Not all of us want to spend that kind of cash on a pocket player. Less memory equals lower price; a 5-GB hard drive can store up to 2,500 songs, enough for many people, which is one reason the iPod mini is as popular as its big brother. That's also why the mini is attracting competition from devices such as the iRiver H10. (An iRiver ad campaign features headphone-wearing models biting into apples over the tag line SWEETER ONE.) The H10 is about the same size as the mini, has about the same storage capacity and likewise comes in designer colors, but it offers features that Apple doesn't: a removable Li-Ion battery, a 1.5-in. color LCD, an FM radio tuner and voice recording. At the CeBIT electronics show in Germany last month, iRiver's parent company announced that it would introduce 20-GB and 1-GB versions, starting at $440 and $270, respectively.

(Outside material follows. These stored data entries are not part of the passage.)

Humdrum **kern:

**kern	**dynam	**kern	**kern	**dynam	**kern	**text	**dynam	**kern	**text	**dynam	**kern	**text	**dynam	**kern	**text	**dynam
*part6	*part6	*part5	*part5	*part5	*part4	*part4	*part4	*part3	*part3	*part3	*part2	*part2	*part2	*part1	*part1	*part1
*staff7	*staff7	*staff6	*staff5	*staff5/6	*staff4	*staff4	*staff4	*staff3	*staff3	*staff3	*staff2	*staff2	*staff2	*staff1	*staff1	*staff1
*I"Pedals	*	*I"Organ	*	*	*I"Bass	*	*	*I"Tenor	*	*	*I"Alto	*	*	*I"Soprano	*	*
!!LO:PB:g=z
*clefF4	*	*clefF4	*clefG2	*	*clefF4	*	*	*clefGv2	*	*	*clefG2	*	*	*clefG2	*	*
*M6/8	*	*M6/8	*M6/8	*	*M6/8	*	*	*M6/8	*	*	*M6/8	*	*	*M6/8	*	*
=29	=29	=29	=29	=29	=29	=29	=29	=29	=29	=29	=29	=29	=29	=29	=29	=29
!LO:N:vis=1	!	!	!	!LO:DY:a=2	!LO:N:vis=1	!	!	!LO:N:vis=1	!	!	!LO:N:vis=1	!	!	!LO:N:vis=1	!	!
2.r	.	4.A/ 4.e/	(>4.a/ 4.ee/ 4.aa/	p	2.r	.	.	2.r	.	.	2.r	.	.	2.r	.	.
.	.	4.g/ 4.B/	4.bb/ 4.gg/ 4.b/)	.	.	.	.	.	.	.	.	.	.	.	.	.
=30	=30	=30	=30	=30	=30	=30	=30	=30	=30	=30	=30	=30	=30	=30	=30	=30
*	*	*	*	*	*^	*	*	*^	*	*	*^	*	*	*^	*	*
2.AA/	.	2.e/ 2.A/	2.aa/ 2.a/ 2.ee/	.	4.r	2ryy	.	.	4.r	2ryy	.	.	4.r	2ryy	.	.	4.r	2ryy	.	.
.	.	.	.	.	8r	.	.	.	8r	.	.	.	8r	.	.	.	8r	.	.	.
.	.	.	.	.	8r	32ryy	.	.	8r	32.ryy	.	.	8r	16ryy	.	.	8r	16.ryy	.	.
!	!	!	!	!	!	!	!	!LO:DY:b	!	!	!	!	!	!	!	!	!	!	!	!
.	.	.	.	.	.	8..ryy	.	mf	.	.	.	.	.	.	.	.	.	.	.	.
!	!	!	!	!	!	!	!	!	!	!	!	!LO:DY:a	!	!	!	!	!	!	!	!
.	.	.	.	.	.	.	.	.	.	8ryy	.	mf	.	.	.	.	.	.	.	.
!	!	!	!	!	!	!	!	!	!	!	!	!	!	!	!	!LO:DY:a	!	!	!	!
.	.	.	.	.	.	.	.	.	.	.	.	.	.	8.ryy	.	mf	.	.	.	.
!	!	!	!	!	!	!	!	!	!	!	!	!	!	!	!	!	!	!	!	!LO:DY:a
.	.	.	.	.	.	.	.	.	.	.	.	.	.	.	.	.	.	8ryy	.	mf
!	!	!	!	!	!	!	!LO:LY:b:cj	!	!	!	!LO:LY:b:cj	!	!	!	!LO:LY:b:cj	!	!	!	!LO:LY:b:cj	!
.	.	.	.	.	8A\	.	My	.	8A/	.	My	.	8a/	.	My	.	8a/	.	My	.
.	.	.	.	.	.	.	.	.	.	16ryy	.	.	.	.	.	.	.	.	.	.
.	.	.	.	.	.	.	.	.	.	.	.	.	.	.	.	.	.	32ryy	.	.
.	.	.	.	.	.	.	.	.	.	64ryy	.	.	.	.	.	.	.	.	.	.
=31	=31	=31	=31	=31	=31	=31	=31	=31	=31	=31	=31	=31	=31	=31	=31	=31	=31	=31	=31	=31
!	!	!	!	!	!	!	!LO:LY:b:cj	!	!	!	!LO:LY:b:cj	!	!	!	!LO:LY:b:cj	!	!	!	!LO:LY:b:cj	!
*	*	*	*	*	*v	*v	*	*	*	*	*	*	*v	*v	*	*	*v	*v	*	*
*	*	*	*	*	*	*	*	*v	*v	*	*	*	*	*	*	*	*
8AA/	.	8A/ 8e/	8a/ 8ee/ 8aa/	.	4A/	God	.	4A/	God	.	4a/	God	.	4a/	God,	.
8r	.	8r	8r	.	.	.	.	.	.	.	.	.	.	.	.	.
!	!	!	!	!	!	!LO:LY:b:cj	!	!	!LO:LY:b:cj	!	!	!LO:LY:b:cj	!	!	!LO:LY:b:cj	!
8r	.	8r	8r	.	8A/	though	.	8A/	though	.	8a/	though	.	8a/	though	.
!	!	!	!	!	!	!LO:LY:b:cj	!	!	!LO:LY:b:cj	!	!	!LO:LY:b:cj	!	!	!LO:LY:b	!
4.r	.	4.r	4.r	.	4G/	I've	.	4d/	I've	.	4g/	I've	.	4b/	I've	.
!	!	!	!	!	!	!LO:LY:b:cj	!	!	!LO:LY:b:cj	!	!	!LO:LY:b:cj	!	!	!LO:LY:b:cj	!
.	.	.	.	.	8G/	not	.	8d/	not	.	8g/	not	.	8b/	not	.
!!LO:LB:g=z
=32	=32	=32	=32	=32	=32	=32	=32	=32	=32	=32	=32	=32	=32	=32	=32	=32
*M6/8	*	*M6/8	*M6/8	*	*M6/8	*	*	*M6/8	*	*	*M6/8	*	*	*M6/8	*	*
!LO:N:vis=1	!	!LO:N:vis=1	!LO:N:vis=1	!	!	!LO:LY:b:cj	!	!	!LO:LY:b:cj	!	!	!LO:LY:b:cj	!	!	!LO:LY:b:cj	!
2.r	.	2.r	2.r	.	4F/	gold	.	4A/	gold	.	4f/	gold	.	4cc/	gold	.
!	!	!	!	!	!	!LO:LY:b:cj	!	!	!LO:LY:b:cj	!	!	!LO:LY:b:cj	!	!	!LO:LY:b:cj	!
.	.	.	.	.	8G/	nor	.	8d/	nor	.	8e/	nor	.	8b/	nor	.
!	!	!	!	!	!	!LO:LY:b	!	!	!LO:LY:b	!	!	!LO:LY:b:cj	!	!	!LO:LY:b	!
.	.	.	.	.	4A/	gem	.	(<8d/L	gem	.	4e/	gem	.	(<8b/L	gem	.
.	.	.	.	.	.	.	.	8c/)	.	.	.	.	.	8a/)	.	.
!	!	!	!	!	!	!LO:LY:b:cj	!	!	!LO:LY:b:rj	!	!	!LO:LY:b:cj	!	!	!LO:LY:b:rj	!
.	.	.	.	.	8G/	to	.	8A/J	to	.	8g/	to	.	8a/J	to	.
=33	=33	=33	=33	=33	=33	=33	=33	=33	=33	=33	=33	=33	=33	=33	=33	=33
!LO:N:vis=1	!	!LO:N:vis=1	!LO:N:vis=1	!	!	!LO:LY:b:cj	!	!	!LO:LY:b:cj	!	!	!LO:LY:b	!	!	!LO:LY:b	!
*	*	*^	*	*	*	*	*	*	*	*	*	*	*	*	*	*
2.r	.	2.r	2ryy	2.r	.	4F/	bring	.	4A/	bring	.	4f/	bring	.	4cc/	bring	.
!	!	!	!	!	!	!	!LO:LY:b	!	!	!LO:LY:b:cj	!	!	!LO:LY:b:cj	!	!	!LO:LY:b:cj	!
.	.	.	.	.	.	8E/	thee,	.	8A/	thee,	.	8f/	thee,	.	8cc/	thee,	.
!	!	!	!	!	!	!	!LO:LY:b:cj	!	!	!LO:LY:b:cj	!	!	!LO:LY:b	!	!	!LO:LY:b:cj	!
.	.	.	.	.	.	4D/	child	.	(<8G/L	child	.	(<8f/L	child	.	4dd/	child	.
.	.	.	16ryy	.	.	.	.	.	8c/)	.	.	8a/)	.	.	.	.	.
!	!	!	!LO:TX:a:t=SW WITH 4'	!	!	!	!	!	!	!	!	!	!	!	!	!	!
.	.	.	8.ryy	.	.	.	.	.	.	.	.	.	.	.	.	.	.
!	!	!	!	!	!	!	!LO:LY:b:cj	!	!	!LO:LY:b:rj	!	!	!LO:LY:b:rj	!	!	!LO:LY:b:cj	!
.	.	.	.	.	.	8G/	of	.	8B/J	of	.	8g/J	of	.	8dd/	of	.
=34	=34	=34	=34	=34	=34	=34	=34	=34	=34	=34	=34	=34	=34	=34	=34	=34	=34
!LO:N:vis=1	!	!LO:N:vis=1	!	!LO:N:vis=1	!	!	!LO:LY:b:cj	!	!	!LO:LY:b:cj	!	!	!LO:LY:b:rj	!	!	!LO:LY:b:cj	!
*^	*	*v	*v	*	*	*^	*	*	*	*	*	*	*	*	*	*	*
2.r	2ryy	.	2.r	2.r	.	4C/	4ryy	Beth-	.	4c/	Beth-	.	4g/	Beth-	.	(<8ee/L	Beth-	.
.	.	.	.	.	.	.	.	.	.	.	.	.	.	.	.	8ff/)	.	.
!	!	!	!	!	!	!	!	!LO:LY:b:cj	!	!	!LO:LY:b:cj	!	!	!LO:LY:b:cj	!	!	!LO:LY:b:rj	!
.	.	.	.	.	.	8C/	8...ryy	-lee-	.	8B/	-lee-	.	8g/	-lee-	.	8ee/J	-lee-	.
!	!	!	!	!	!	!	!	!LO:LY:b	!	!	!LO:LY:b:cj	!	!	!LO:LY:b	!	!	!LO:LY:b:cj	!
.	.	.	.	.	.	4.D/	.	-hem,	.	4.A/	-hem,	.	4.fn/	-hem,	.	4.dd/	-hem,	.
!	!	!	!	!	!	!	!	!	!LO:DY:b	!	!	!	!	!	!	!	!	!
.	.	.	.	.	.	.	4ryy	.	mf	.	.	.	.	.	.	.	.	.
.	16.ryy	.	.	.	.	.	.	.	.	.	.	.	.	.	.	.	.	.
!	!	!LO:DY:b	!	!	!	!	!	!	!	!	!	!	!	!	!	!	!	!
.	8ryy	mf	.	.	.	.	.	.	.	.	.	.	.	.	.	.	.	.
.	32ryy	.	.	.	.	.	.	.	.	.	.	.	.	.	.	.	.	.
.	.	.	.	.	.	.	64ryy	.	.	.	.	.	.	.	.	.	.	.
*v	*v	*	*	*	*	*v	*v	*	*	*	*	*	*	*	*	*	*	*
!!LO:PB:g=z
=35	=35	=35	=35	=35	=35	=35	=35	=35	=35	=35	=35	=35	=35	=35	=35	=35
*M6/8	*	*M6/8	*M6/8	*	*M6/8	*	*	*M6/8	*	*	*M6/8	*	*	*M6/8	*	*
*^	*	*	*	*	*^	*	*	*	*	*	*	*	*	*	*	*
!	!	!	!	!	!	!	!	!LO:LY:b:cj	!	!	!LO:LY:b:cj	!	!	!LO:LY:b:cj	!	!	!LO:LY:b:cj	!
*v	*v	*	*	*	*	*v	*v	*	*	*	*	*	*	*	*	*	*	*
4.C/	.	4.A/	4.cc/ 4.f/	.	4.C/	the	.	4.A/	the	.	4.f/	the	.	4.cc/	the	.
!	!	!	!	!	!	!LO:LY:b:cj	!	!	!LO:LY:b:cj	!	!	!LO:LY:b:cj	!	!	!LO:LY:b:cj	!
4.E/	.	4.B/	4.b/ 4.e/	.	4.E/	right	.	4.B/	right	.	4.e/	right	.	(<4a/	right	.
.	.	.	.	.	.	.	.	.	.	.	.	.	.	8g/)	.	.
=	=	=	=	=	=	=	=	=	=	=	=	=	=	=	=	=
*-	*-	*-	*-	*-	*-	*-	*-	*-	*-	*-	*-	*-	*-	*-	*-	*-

Another iPod mini challenger is the Zen Micro, made by Singapore-based Creative Technology. Like the H10, the Zen Micro sports an FM radio and audio/voice recording. The unit has a solid feel, a sharp, white-backlit screen and an easy-to-understand menu rivaling Apple's famously user-friendly interface. At $250, the 6-GB version costs the same as a 6-GB iPod mini; it's also smaller, plays tunes in the Windows Media Audio format as well as MP3, and when you throw in the radio and recording features, it might be a better deal.